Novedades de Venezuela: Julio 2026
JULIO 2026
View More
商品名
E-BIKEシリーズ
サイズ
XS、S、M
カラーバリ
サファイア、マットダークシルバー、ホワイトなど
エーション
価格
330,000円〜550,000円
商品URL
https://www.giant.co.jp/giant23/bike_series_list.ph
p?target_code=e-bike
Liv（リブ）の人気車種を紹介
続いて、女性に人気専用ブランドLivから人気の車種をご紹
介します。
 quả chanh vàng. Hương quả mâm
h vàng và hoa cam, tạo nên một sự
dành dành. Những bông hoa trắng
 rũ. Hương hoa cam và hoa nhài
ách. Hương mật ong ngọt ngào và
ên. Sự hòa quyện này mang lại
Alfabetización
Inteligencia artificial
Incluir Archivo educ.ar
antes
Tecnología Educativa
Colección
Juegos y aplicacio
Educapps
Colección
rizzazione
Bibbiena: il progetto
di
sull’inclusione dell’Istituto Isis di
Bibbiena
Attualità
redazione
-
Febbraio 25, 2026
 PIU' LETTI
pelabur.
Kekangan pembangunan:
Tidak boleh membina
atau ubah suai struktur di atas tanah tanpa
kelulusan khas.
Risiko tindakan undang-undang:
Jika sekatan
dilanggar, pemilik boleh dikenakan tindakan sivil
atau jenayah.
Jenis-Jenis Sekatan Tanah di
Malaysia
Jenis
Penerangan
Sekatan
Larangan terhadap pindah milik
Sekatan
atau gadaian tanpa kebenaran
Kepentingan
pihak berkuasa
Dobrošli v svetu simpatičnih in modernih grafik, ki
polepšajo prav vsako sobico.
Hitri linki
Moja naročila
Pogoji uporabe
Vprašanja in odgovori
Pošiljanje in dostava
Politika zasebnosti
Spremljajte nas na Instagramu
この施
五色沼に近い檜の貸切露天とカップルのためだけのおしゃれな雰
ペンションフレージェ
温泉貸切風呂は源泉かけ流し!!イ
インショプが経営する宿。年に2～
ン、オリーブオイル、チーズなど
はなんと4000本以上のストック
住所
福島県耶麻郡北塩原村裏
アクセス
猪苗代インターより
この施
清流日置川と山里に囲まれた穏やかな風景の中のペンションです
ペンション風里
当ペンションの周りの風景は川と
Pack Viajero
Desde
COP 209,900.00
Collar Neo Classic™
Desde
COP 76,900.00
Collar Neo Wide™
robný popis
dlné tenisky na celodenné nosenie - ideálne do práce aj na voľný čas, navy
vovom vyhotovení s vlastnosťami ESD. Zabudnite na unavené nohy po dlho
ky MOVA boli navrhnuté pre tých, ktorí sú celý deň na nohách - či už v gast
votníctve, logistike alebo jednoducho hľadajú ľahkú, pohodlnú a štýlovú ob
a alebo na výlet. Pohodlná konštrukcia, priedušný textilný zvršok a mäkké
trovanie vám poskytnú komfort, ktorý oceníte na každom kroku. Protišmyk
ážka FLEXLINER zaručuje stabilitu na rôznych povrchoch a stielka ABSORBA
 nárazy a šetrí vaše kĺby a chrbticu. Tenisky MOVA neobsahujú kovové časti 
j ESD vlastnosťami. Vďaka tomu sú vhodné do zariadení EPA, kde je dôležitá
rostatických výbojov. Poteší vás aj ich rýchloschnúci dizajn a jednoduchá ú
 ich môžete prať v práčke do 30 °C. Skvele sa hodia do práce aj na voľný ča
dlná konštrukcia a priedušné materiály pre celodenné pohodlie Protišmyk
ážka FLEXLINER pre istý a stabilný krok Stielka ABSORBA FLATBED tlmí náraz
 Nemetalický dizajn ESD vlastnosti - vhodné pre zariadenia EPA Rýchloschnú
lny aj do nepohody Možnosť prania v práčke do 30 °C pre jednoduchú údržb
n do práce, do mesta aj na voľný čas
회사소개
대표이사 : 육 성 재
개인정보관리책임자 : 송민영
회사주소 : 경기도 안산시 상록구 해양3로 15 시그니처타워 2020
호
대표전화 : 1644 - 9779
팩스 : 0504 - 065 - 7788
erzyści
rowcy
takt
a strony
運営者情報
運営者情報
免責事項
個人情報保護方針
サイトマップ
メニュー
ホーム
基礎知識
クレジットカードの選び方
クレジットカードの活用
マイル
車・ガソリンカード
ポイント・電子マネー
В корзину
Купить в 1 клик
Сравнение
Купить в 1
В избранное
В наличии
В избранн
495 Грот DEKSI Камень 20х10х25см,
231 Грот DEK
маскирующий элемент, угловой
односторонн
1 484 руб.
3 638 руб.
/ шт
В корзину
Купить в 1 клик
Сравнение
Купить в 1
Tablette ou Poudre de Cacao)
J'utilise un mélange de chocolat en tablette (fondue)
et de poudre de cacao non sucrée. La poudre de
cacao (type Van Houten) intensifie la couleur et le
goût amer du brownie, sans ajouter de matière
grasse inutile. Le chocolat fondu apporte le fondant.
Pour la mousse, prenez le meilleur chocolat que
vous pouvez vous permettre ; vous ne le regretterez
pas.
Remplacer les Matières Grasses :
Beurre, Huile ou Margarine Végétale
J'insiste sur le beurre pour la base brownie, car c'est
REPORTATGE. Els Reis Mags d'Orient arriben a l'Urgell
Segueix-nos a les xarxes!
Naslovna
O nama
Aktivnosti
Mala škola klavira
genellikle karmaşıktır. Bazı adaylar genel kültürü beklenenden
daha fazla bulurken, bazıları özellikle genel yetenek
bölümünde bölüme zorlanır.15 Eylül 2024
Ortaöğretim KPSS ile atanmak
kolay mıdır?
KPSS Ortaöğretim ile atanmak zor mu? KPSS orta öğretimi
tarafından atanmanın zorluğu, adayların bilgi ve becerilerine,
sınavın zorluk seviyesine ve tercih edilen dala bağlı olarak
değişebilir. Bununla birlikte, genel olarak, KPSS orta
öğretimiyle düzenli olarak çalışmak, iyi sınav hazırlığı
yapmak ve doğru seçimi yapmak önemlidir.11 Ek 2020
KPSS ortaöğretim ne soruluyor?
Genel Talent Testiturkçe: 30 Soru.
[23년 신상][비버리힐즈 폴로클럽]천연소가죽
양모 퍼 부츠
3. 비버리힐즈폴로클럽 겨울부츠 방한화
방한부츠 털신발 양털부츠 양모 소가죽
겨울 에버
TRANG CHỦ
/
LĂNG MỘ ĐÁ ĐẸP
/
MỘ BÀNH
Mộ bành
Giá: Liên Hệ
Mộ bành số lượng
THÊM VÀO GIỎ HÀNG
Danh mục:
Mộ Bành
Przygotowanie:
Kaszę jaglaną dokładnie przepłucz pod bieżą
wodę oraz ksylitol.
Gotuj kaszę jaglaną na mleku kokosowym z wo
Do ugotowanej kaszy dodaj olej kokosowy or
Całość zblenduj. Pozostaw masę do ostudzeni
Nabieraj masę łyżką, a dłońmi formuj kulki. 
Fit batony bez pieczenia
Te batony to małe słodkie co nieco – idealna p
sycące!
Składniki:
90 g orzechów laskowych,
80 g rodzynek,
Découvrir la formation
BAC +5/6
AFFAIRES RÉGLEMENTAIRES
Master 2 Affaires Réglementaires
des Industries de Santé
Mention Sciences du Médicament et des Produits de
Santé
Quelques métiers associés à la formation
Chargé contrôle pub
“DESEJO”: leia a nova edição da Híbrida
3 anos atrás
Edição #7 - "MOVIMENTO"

══════

_What the task requires_. Transcribe the full listing, word for word.

_Task result_.
Novedades de Venezuela: Julio 2026
JULIO 2026
View More
商品名
E-BIKEシリーズ
サイズ
XS、S、M
カラーバリ
サファイア、マットダークシルバー、ホワイトなど
エーション
価格
330,000円〜550,000円
商品URL
https://www.giant.co.jp/giant23/bike_series_list.ph
p?target_code=e-bike
Liv（リブ）の人気車種を紹介
続いて、女性に人気専用ブランドLivから人気の車種をご紹
介します。
 quả chanh vàng. Hương quả mâm
h vàng và hoa cam, tạo nên một sự
dành dành. Những bông hoa trắng
 rũ. Hương hoa cam và hoa nhài
ách. Hương mật ong ngọt ngào và
ên. Sự hòa quyện này mang lại
Alfabetización
Inteligencia artificial
Incluir Archivo educ.ar
antes
Tecnología Educativa
Colección
Juegos y aplicacio
Educapps
Colección
rizzazione
Bibbiena: il progetto
di
sull’inclusione dell’Istituto Isis di
Bibbiena
Attualità
redazione
-
Febbraio 25, 2026
 PIU' LETTI
pelabur.
Kekangan pembangunan:
Tidak boleh membina
atau ubah suai struktur di atas tanah tanpa
kelulusan khas.
Risiko tindakan undang-undang:
Jika sekatan
dilanggar, pemilik boleh dikenakan tindakan sivil
atau jenayah.
Jenis-Jenis Sekatan Tanah di
Malaysia
Jenis
Penerangan
Sekatan
Larangan terhadap pindah milik
Sekatan
atau gadaian tanpa kebenaran
Kepentingan
pihak berkuasa
Dobrošli v svetu simpatičnih in modernih grafik, ki
polepšajo prav vsako sobico.
Hitri linki
Moja naročila
Pogoji uporabe
Vprašanja in odgovori
Pošiljanje in dostava
Politika zasebnosti
Spremljajte nas na Instagramu
この施
五色沼に近い檜の貸切露天とカップルのためだけのおしゃれな雰
ペンションフレージェ
温泉貸切風呂は源泉かけ流し!!イ
インショプが経営する宿。年に2～
ン、オリーブオイル、チーズなど
はなんと4000本以上のストック
住所
福島県耶麻郡北塩原村裏
アクセス
猪苗代インターより
この施
清流日置川と山里に囲まれた穏やかな風景の中のペンションです
ペンション風里
当ペンションの周りの風景は川と
Pack Viajero
Desde
COP 209,900.00
Collar Neo Classic™
Desde
COP 76,900.00
Collar Neo Wide™
robný popis
dlné tenisky na celodenné nosenie - ideálne do práce aj na voľný čas, navy
vovom vyhotovení s vlastnosťami ESD. Zabudnite na unavené nohy po dlho
ky MOVA boli navrhnuté pre tých, ktorí sú celý deň na nohách - či už v gast
votníctve, logistike alebo jednoducho hľadajú ľahkú, pohodlnú a štýlovú ob
a alebo na výlet. Pohodlná konštrukcia, priedušný textilný zvršok a mäkké
trovanie vám poskytnú komfort, ktorý oceníte na každom kroku. Protišmyk
ážka FLEXLINER zaručuje stabilitu na rôznych povrchoch a stielka ABSORBA
 nárazy a šetrí vaše kĺby a chrbticu. Tenisky MOVA neobsahujú kovové časti 
j ESD vlastnosťami. Vďaka tomu sú vhodné do zariadení EPA, kde je dôležitá
rostatických výbojov. Poteší vás aj ich rýchloschnúci dizajn a jednoduchá ú
 ich môžete prať v práčke do 30 °C. Skvele sa hodia do práce aj na voľný ča
dlná konštrukcia a priedušné materiály pre celodenné pohodlie Protišmyk
ážka FLEXLINER pre istý a stabilný krok Stielka ABSORBA FLATBED tlmí náraz
 Nemetalický dizajn ESD vlastnosti - vhodné pre zariadenia EPA Rýchloschnú
lny aj do nepohody Možnosť prania v práčke do 30 °C pre jednoduchú údržb
n do práce, do mesta aj na voľný čas
회사소개
대표이사 : 육 성 재
개인정보관리책임자 : 송민영
회사주소 : 경기도 안산시 상록구 해양3로 15 시그니처타워 2020
호
대표전화 : 1644 - 9779
팩스 : 0504 - 065 - 7788
erzyści
rowcy
takt
a strony
運営者情報
運営者情報
免責事項
個人情報保護方針
サイトマップ
メニュー
ホーム
基礎知識
クレジットカードの選び方
クレジットカードの活用
マイル
車・ガソリンカード
ポイント・電子マネー
В корзину
Купить в 1 клик
Сравнение
Купить в 1
В избранное
В наличии
В избранн
495 Грот DEKSI Камень 20х10х25см,
231 Грот DEK
маскирующий элемент, угловой
односторонн
1 484 руб.
3 638 руб.
/ шт
В корзину
Купить в 1 клик
Сравнение
Купить в 1
Tablette ou Poudre de Cacao)
J'utilise un mélange de chocolat en tablette (fondue)
et de poudre de cacao non sucrée. La poudre de
cacao (type Van Houten) intensifie la couleur et le
goût amer du brownie, sans ajouter de matière
grasse inutile. Le chocolat fondu apporte le fondant.
Pour la mousse, prenez le meilleur chocolat que
vous pouvez vous permettre ; vous ne le regretterez
pas.
Remplacer les Matières Grasses :
Beurre, Huile ou Margarine Végétale
J'insiste sur le beurre pour la base brownie, car c'est
REPORTATGE. Els Reis Mags d'Orient arriben a l'Urgell
Segueix-nos a les xarxes!
Naslovna
O nama
Aktivnosti
Mala škola klavira
genellikle karmaşıktır. Bazı adaylar genel kültürü beklenenden
daha fazla bulurken, bazıları özellikle genel yetenek
bölümünde bölüme zorlanır.15 Eylül 2024
Ortaöğretim KPSS ile atanmak
kolay mıdır?
KPSS Ortaöğretim ile atanmak zor mu? KPSS orta öğretimi
tarafından atanmanın zorluğu, adayların bilgi ve becerilerine,
sınavın zorluk seviyesine ve tercih edilen dala bağlı olarak
değişebilir. Bununla birlikte, genel olarak, KPSS orta
öğretimiyle düzenli olarak çalışmak, iyi sınav hazırlığı
yapmak ve doğru seçimi yapmak önemlidir.11 Ek 2020
KPSS ortaöğretim ne soruluyor?
Genel Talent Testiturkçe: 30 Soru.
[23년 신상][비버리힐즈 폴로클럽]천연소가죽
양모 퍼 부츠
3. 비버리힐즈폴로클럽 겨울부츠 방한화
방한부츠 털신발 양털부츠 양모 소가죽
겨울 에버
TRANG CHỦ
/
LĂNG MỘ ĐÁ ĐẸP
/
MỘ BÀNH
Mộ bành
Giá: Liên Hệ
Mộ bành số lượng
THÊM VÀO GIỎ HÀNG
Danh mục:
Mộ Bành
Przygotowanie:
Kaszę jaglaną dokładnie przepłucz pod bieżą
wodę oraz ksylitol.
Gotuj kaszę jaglaną na mleku kokosowym z wo
Do ugotowanej kaszy dodaj olej kokosowy or
Całość zblenduj. Pozostaw masę do ostudzeni
Nabieraj masę łyżką, a dłońmi formuj kulki. 
Fit batony bez pieczenia
Te batony to małe słodkie co nieco – idealna p
sycące!
Składniki:
90 g orzechów laskowych,
80 g rodzynek,
Découvrir la formation
BAC +5/6
AFFAIRES RÉGLEMENTAIRES
Master 2 Affaires Réglementaires
des Industries de Santé
Mention Sciences du Médicament et des Produits de
Santé
Quelques métiers associés à la formation
Chargé contrôle pub
“DESEJO”: leia a nova edição da Híbrida
3 anos atrás
Edição #7 - "MOVIMENTO"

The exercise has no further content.